» TRY IT: Transcribe all the records exactly and omit any images they hold.

== MATERIAL PROVIDED

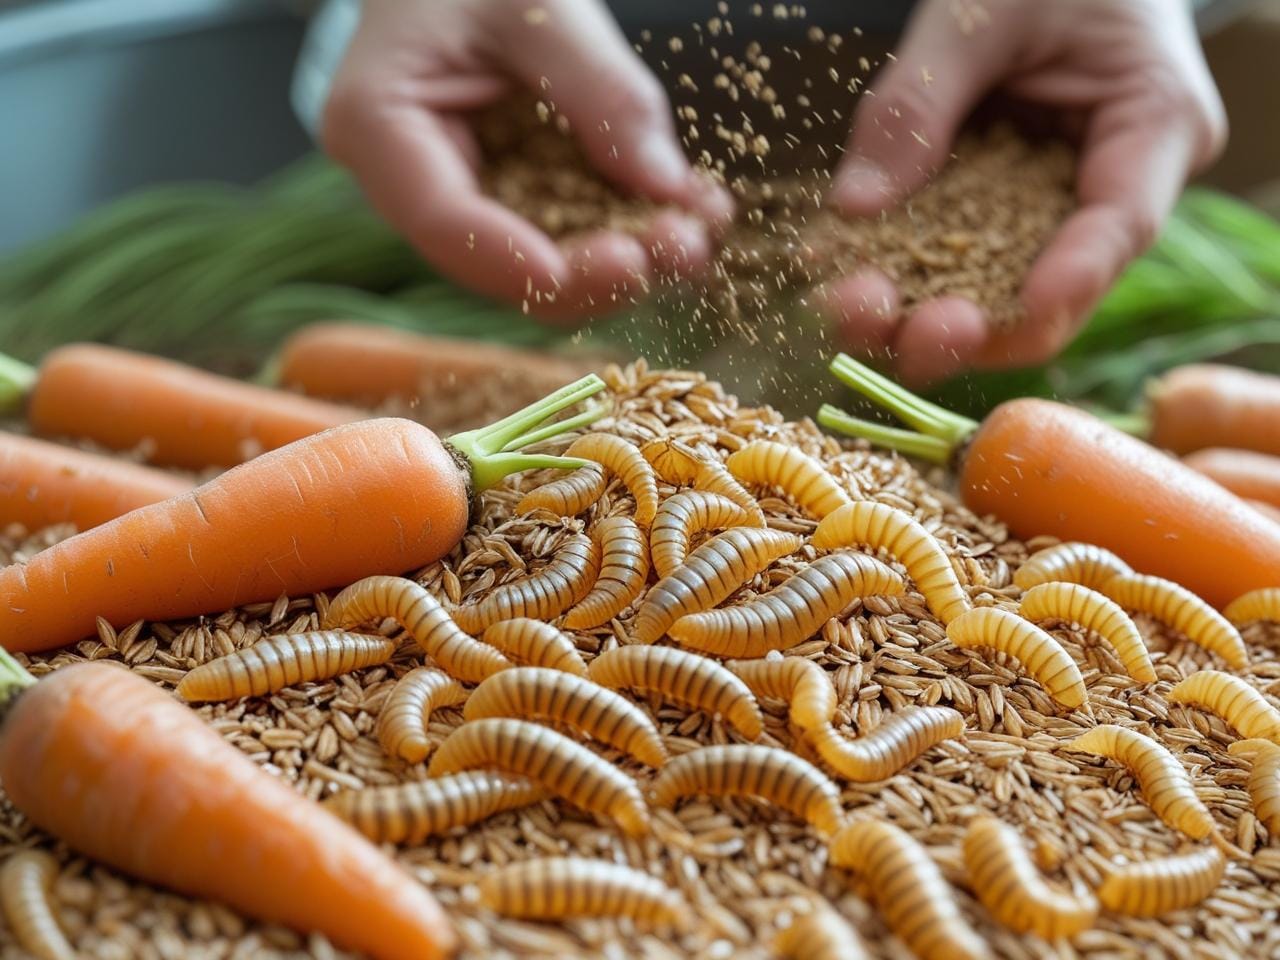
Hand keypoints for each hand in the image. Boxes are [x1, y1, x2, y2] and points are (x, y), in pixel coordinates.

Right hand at [321, 0, 731, 319]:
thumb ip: (601, 87)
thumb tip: (665, 186)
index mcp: (377, 124)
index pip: (443, 218)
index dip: (525, 259)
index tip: (615, 265)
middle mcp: (409, 183)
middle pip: (499, 266)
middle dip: (597, 270)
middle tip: (683, 249)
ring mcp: (460, 198)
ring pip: (540, 268)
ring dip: (626, 261)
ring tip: (699, 235)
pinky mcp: (507, 199)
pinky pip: (566, 236)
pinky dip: (629, 230)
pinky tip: (692, 217)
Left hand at [825, 0, 1226, 384]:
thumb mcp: (982, 9)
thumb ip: (922, 101)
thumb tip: (856, 206)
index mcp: (1152, 123)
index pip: (1120, 225)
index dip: (1066, 284)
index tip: (1006, 319)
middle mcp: (1110, 186)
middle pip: (1053, 289)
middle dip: (973, 325)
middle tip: (901, 335)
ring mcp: (1053, 208)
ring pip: (995, 292)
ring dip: (921, 313)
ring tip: (851, 312)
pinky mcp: (1000, 212)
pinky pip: (954, 258)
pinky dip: (899, 275)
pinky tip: (841, 280)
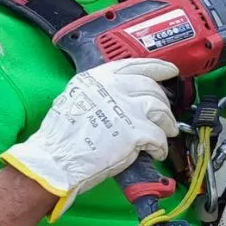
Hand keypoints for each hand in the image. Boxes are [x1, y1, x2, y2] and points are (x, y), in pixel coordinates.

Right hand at [0, 58, 179, 220]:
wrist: (56, 160)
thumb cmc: (61, 136)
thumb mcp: (77, 97)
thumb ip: (101, 91)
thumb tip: (123, 94)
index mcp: (99, 77)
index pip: (136, 64)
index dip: (158, 67)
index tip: (170, 70)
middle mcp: (114, 88)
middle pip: (152, 88)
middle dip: (163, 102)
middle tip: (165, 114)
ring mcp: (126, 109)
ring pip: (160, 109)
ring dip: (167, 123)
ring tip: (167, 132)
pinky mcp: (134, 132)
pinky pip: (158, 136)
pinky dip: (161, 146)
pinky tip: (157, 151)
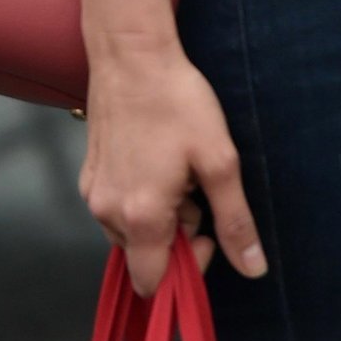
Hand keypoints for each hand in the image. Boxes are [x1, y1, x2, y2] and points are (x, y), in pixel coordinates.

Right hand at [80, 42, 266, 297]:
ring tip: (177, 170)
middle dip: (175, 236)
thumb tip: (253, 269)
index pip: (154, 283)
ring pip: (129, 232)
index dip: (187, 267)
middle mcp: (108, 215)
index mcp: (141, 218)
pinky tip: (156, 160)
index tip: (208, 228)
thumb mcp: (219, 160)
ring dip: (157, 217)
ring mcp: (93, 196)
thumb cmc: (179, 103)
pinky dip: (138, 199)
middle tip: (196, 189)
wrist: (133, 57)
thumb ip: (234, 221)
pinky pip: (115, 208)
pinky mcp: (87, 176)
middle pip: (143, 257)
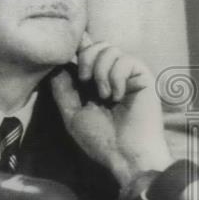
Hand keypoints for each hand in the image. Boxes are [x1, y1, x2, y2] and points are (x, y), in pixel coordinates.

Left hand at [50, 32, 171, 187]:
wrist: (125, 155)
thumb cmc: (100, 139)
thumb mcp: (72, 113)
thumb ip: (62, 89)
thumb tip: (55, 66)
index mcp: (93, 82)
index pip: (85, 52)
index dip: (76, 47)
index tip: (68, 54)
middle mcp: (111, 74)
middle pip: (96, 44)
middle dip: (85, 58)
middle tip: (84, 81)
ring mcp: (127, 75)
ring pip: (110, 49)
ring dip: (101, 70)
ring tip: (104, 95)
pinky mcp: (143, 77)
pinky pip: (127, 60)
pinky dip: (117, 77)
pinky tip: (117, 96)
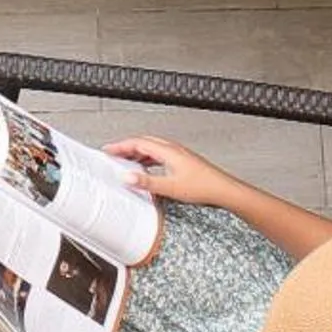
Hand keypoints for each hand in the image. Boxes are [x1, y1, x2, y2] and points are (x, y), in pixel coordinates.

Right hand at [103, 135, 243, 209]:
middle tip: (113, 153)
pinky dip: (147, 158)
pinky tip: (147, 167)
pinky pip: (159, 154)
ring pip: (152, 147)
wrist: (223, 189)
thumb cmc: (203, 186)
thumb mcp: (169, 187)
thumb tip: (127, 177)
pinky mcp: (182, 161)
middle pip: (144, 142)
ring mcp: (178, 154)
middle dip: (126, 146)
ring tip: (126, 160)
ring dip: (137, 152)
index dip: (120, 145)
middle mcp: (173, 149)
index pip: (138, 142)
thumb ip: (146, 182)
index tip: (108, 149)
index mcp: (168, 151)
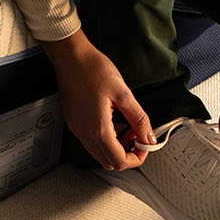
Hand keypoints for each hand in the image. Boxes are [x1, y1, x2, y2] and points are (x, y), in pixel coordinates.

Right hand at [42, 30, 154, 170]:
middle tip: (138, 135)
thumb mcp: (124, 94)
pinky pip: (91, 141)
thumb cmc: (92, 70)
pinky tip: (113, 120)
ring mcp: (77, 129)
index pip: (120, 161)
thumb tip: (148, 136)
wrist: (70, 58)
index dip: (138, 157)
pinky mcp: (74, 123)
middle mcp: (85, 134)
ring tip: (127, 125)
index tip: (146, 143)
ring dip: (117, 146)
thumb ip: (139, 119)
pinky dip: (106, 138)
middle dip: (128, 153)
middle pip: (109, 161)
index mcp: (98, 129)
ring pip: (100, 153)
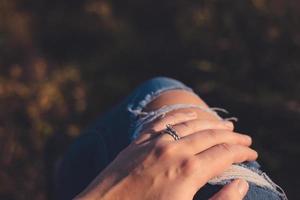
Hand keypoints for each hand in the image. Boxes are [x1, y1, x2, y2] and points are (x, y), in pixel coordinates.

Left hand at [75, 112, 256, 199]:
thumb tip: (240, 183)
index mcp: (189, 171)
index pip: (225, 154)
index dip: (242, 153)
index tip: (252, 154)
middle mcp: (173, 150)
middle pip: (211, 135)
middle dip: (232, 137)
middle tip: (245, 138)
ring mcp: (154, 142)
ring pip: (190, 124)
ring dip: (210, 123)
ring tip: (224, 125)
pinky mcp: (138, 142)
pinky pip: (164, 121)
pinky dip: (181, 115)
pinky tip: (190, 114)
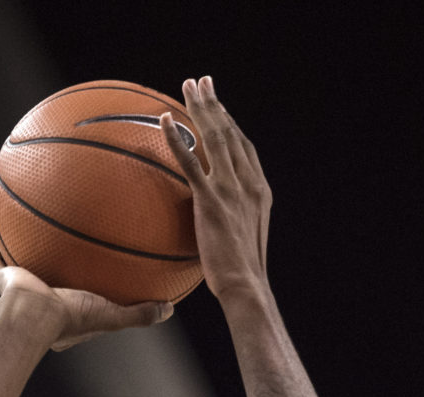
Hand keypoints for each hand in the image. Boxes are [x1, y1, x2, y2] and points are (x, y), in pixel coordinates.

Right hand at [0, 244, 173, 350]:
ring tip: (33, 236)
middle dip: (55, 273)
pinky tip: (1, 228)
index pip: (77, 306)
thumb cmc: (70, 318)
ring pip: (21, 271)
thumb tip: (170, 309)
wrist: (31, 314)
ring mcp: (19, 291)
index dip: (86, 298)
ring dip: (26, 257)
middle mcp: (40, 304)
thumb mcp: (112, 316)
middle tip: (65, 257)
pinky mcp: (3, 278)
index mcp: (63, 320)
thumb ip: (140, 314)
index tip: (97, 285)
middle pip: (49, 285)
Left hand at [161, 76, 271, 301]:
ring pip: (215, 137)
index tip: (220, 108)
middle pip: (231, 133)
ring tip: (189, 87)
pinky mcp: (212, 200)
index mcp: (259, 191)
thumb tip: (214, 227)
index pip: (245, 148)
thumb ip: (232, 223)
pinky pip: (190, 161)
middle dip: (216, 104)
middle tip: (202, 82)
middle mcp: (249, 183)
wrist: (246, 286)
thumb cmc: (241, 275)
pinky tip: (164, 120)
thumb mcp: (242, 242)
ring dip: (201, 108)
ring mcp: (231, 189)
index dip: (231, 124)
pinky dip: (176, 138)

====

» THE ANSWER:
Hand keypoints for each hand in the image. Boxes are [x1, y1, x2, y2] and points are (x, y), in pixel coordinates.

Right hand at [321, 0, 731, 319]:
thumb ip: (601, 87)
thumb tip: (665, 186)
index mcp: (377, 124)
index pip: (443, 218)
index dip: (525, 259)
index tip: (615, 265)
middle mcp: (409, 183)
middle pip: (499, 266)
middle dip: (597, 270)
middle tip: (683, 249)
ring mcp: (460, 198)
ring pip: (540, 268)
ring dip: (626, 261)
ring tip: (699, 235)
pinky mcp: (507, 199)
pinky pip: (566, 236)
pinky dip: (629, 230)
pinky tip: (692, 217)
Left hand at [825, 0, 1226, 384]:
thumb mcp: (982, 9)
thumb ip: (922, 101)
thumb tip: (856, 206)
index mcp: (1152, 123)
index pip: (1120, 225)
index dip: (1066, 284)
index tip: (1006, 319)
middle mcp: (1110, 186)
middle pip: (1053, 289)
middle dip: (973, 325)
middle tip: (901, 335)
ring mcp: (1053, 208)
ring pip: (995, 292)
ring dip: (921, 313)
ring tip: (851, 312)
pinky mcp: (1000, 212)
pinky pip: (954, 258)
pinky dip: (899, 275)
pinky tip: (841, 280)
Hand keypoints for each hand in the image. Boxes are [x1, y1, x2, y2] and points are (x, y), in pixel coordinates.

Right hand at [0, 58, 179, 220]:
wrist: (56, 160)
thumb cmc: (61, 136)
thumb mcp: (77, 97)
thumb ip: (101, 91)
thumb tip: (123, 94)
index mcp: (99, 77)
index pip: (136, 64)
index dip: (158, 67)
index tip: (170, 70)
middle mcp: (114, 88)
middle pip: (152, 88)
middle dip: (163, 102)
middle tip: (165, 114)
ring mcp: (126, 109)
ring pip: (160, 109)
ring dip: (167, 123)
ring tip: (167, 132)
pinky mcp: (134, 132)
pinky pip: (158, 136)
pinky dip: (161, 146)
pinky tip: (157, 151)
Hand keypoints for each hand in the image. Boxes are [x1, y1, x2, y2] and points are (x, y), in pixel coordinates.

Right hand at [80, 42, 266, 297]:
ring tip: (177, 170)
middle dip: (175, 236)
thumb tip: (253, 269)
index pip: (154, 283)
ring pip: (129, 232)
index dip: (187, 267)
middle mcp: (108, 215)
index mcp: (141, 218)
pinky tip: (156, 160)
index tip: (208, 228)
thumb mcp: (219, 160)
ring dip: (157, 217)
ring mcp: (93, 196)
thumb cmc: (179, 103)
pinky dip: (138, 199)
middle tip: (196, 189)
wrist: (133, 57)
thumb ip: (234, 221)
pinky pip: (115, 208)
pinky mcp: (87, 176)
middle pip: (143, 257)
Hand keypoints for each hand in the image. Boxes are [x1, y1, x2, y2] and points are (x, y), in pixel coordinates.

Left hand at [50, 32, 171, 187]:
wrist: (125, 155)
thumb cmc: (100, 139)
thumb mcp: (72, 113)
thumb ip: (62, 89)
thumb tip: (55, 66)
index mcp: (93, 82)
index pip: (85, 52)
index dip: (76, 47)
index tip: (68, 54)
middle mcp: (111, 74)
middle pip: (96, 44)
middle dip: (85, 58)
middle tip: (84, 81)
ring mcp: (127, 75)
ring pip: (110, 49)
ring dip: (101, 70)
ring tip: (104, 95)
pinky mcp: (143, 77)
pinky pip: (127, 60)
pinky dip: (117, 77)
pinky tip: (117, 96)
Hand keypoints for each hand in the image. Boxes are [x1, y1, x2, y2] and points are (x, y), in pixel coordinates.

Right hand at [103, 135, 243, 209]:
middle tip: (113, 153)
pinky dip: (147, 158)
pinky tip: (147, 167)
pinky pip: (159, 154)
ring pip: (152, 147)
wrist: (223, 189)
thumb cmc: (203, 186)
thumb mcp: (169, 187)
thumb tip: (127, 177)
pinky mcp: (182, 161)
middle pip: (144, 142)
ring mcp: (178, 154)
middle dip: (126, 146)
ring tip: (126, 160)
ring dip: (137, 152)
index dip: (120, 145)
middle mcp: (173, 149)
index pip: (138, 142)
thumb ip: (146, 182)
index tip: (108, 149)
index mcp: (168, 151)
Hand keypoints for each hand in the image. Boxes are [x1, y1, x2, y2] and points are (x, y), in pixel coordinates.

Right hand at [42, 30, 154, 170]:
middle tip: (138, 135)
thumb mcp: (124, 94)
pinky pip: (91, 141)
thumb cmc: (92, 70)
pinky tip: (113, 120)
ring mcp: (77, 129)
index pip: (120, 161)
thumb tip: (148, 136)
wrist: (70, 58)
index dip: (138, 157)
pinky mcp: (74, 123)
middle mcp: (85, 134)
ring tip: (127, 125)
index tip: (146, 143)
ring dip: (117, 146)
thumb ip: (139, 119)
pinky dip: (106, 138)
middle dip: (128, 153)
middle pip: (109, 161)
index mcp: (98, 129)
ring pip: (100, 153)
Hand keypoints for each hand in the image. Boxes are [x1, y1, x2, y2] and points are (x, y), in pixel coordinates.

Left hand at [75, 112, 256, 199]:
thumb tip: (240, 183)
index mcp: (189, 171)
index pip: (225, 154)
index dip: (242, 153)
index tip: (252, 154)
middle mcp: (173, 150)
middle pip: (211, 135)
middle dip: (232, 137)
middle tip: (245, 138)
ring mcp: (154, 142)
ring pip: (190, 124)
ring dip: (210, 123)
ring tip: (224, 125)
pinky mcp: (138, 142)
pinky pip: (164, 121)
pinky dip: (181, 115)
pinky tip: (190, 114)
Hand keypoints for each hand in the image. Boxes are [x1, y1, x2, y2] and points are (x, y), in pixel coordinates.

Right hand at [0, 244, 173, 350]:
ring tip: (33, 236)
middle dip: (55, 273)
pinky tip: (1, 228)
index pip: (77, 306)
thumb cmc: (70, 318)
ring pip: (21, 271)
thumb tip: (170, 309)
wrist: (31, 314)
ring mcp: (19, 291)
index dip: (86, 298)
ring dip: (26, 257)
middle mcp: (40, 304)
thumb mcp: (112, 316)
middle tip: (65, 257)
pinky mcp: (3, 278)
index mcp: (63, 320)
thumb ip: (140, 314)
index tip: (97, 285)
middle pip: (49, 285)
Left hand at [161, 76, 271, 301]:
ring pip: (215, 137)
index tip: (220, 108)
middle pip: (231, 133)
ring tip: (189, 87)
pinky mcp: (212, 200)
index mcp: (259, 191)
thumb tip: (214, 227)
index pip: (245, 148)
thumb ip: (232, 223)
pinky pip: (190, 161)
middle dip: (216, 104)
middle tip: (202, 82)
middle mcp: (249, 183)
wrist: (246, 286)
thumb cmc: (241, 275)
pinky tip: (164, 120)
thumb mcp: (242, 242)
ring dip: (201, 108)
ring mcp: (231, 189)
index dip: (231, 124)
pinky dip: (176, 138)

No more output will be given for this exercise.